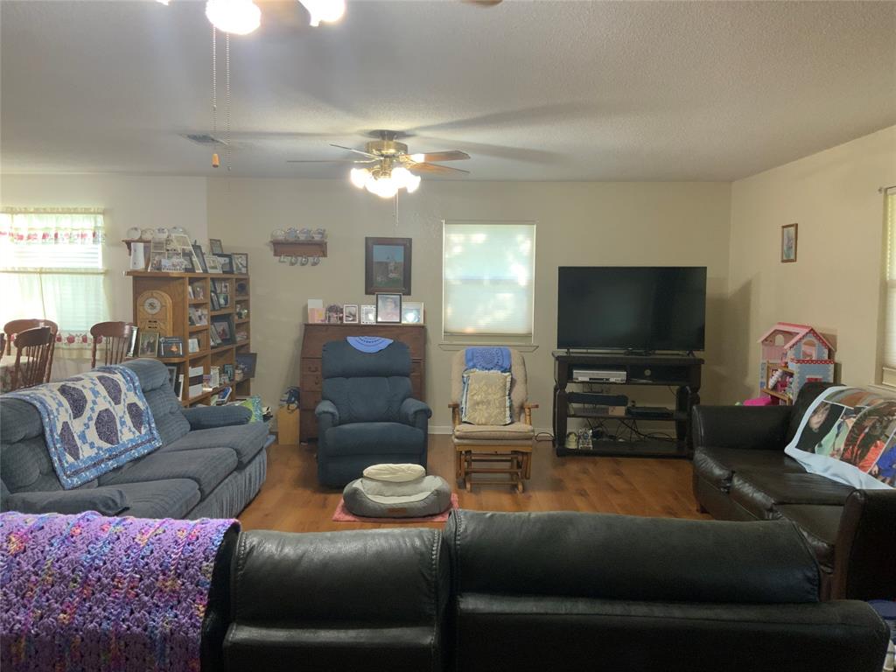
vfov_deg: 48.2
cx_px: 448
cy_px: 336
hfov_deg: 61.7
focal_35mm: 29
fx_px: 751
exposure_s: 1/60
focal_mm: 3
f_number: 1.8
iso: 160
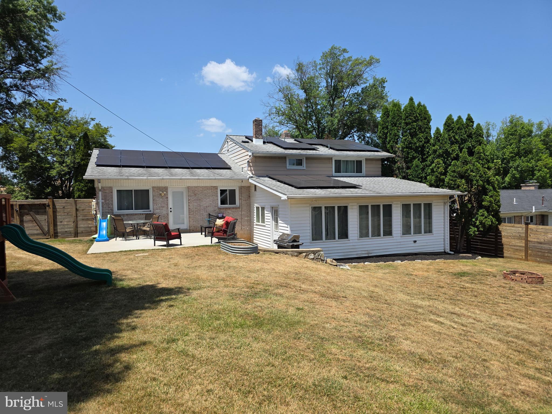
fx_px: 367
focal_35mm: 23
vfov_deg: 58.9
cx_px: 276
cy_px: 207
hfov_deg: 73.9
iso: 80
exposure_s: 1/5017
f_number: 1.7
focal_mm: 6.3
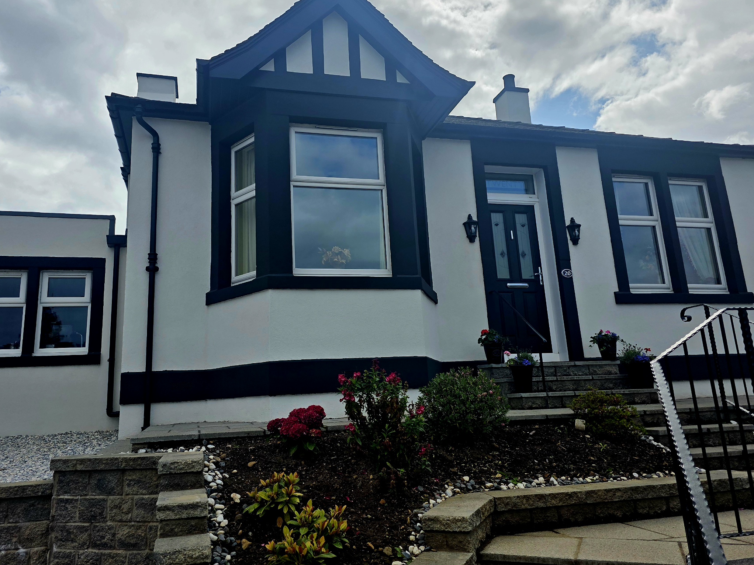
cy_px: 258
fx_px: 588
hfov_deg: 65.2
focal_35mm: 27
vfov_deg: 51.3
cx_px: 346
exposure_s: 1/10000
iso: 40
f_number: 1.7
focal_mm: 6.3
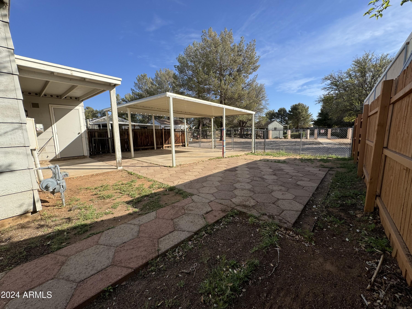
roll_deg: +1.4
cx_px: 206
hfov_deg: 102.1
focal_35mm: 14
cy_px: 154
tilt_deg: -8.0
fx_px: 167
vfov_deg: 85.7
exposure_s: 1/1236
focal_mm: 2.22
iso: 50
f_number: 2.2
-.-.-
Copy the entries exactly. Leave out the images.

vfov_deg: 48.2
cx_px: 448
cy_px: 336
hfov_deg: 61.7
focal_35mm: 29
fx_px: 751
exposure_s: 1/60
focal_mm: 3
f_number: 1.8
iso: 160
fx_px: 367
focal_35mm: 23
vfov_deg: 58.9
cx_px: 276
cy_px: 207
hfov_deg: 73.9
iso: 80
exposure_s: 1/5017
f_number: 1.7
focal_mm: 6.3
cy_px: 258
fx_px: 588
hfov_deg: 65.2
focal_35mm: 27
vfov_deg: 51.3
cx_px: 346
exposure_s: 1/10000
iso: 40
f_number: 1.7
focal_mm: 6.3
roll_deg: +1.4
cx_px: 206
hfov_deg: 102.1
focal_35mm: 14
cy_px: 154
tilt_deg: -8.0
fx_px: 167
vfov_deg: 85.7
exposure_s: 1/1236
focal_mm: 2.22
iso: 50
f_number: 2.2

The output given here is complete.